Para nós do Partido Comunista Marxista-Leninista, à classe operária e massas exploradas no país, pouco importa o problema do sr. Paulinho com o governo Lula, o que nos interessa mesmo é que no último ano a renda do trabalhador caiu cerca de 14%, o desemprego aumentou em todo o país, e já atinge a mais de 2 milhões de trabalhadores somente na Grande São Paulo, enquanto a indústria cresceu 6%, portanto a greve por aumento de salário é mais que justa e necessária e deveria se espalhar por todos os trabalhadores do país para forçar o governo Lula a tomar uma posição realmente favorável à classe trabalhadora e contra os patrões, pois quem mais teria condições morais e apoio popular para tomar uma medida favorável aos trabalhadores, senão Lula? Quando nos tempos da Ditadura Militar o ex-ministro Delfim Neto vinha a público dizer que: “primeiro tem que fazer o bolo crescer, para depois reparti-lo", Lula, a CUT e toda a esquerda do país gargalhavam deste discurso embromador e sacana; agora, para espanto de todos, é o próprio presidente Lula que usa este argumento espúrio. Claro que alguns podem argumentar, em defesa do governo, que é cedo para exigir resultados, mas a pergunta é: cedo para quem?

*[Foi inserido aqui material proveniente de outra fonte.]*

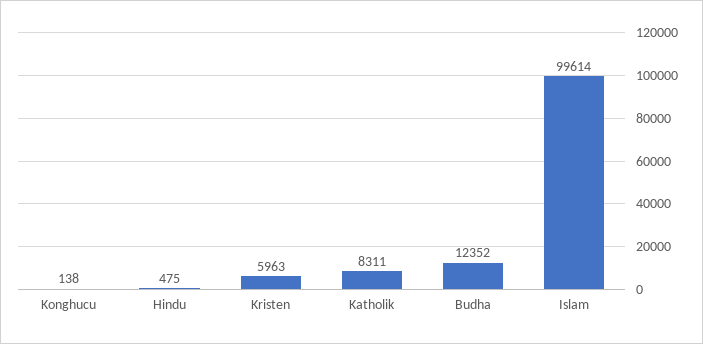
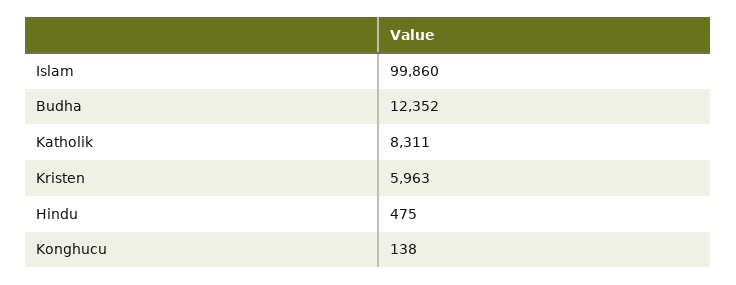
  {
    "Konghucu": 138,
    "Hindu": 475,
    "Kristen": 5963,
    "Katholik": 8311,
    "Budha": 12352,
-   "Islam": 99614
+   "Islam": 99860
  }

Na Alca o governo negocia melhores condições para a burguesia nacional e regional, nacionalmente impõe reformas neoliberais em benefício dos patrões e do capital financeiro internacional; esperar mais o quê: a “Bolsa Esmola”? Camaradas do Liberation, o próprio Lula sabe: “que a esmola quando dada a um homem que é são ou lhe mata de vergonha ou vicia o cidadão” (José Dantas).
Todos na luta contra as reformas neoliberais!
Todos na luta por melhores salários e condições de trabalho!
Todos na luta contra o assistencialismo e o clientelismo no governo Lula!
Todos contra o oportunismo e a crítica de direita e fisiológica ao governo Lula!